[Stored data entries]
^^^^^^^^
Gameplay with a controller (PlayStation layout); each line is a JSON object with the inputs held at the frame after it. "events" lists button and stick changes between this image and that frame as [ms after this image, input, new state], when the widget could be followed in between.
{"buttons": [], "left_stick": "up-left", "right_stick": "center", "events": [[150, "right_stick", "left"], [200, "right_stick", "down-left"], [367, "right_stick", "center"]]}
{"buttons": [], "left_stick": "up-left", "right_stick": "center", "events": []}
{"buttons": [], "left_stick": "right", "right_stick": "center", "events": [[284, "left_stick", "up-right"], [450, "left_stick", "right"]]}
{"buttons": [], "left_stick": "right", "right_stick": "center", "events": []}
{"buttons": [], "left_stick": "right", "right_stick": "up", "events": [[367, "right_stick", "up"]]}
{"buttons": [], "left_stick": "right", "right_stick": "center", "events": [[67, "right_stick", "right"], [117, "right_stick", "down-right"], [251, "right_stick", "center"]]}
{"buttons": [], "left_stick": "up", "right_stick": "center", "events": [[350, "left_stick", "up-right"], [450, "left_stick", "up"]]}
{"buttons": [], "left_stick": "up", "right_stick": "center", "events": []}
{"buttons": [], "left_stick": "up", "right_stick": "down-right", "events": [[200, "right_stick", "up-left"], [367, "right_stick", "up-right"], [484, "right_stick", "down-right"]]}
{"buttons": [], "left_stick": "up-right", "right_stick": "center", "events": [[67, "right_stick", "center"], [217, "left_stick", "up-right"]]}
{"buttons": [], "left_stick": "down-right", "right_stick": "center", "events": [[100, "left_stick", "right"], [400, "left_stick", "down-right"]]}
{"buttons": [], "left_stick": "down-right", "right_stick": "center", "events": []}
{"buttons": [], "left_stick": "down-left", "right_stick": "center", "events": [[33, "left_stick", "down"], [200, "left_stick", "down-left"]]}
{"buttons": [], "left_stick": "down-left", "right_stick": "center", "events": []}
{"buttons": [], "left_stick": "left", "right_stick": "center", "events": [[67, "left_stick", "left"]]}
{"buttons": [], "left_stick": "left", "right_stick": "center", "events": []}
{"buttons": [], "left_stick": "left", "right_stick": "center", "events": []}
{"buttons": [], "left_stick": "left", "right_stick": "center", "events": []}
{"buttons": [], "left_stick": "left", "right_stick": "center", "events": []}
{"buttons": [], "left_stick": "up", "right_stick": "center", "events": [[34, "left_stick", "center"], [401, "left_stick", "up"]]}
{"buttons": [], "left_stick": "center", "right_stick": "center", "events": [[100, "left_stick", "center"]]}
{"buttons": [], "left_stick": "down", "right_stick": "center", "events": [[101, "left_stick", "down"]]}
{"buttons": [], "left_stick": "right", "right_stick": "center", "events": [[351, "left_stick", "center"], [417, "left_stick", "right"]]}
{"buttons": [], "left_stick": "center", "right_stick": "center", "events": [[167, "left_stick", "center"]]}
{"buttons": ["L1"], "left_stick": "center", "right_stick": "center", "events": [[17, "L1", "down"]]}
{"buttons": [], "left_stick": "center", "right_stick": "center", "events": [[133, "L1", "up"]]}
^^^^^^^^
#### Assignment
Provide the count of lines above that contain "down", without any other words.

#### Exercise result
9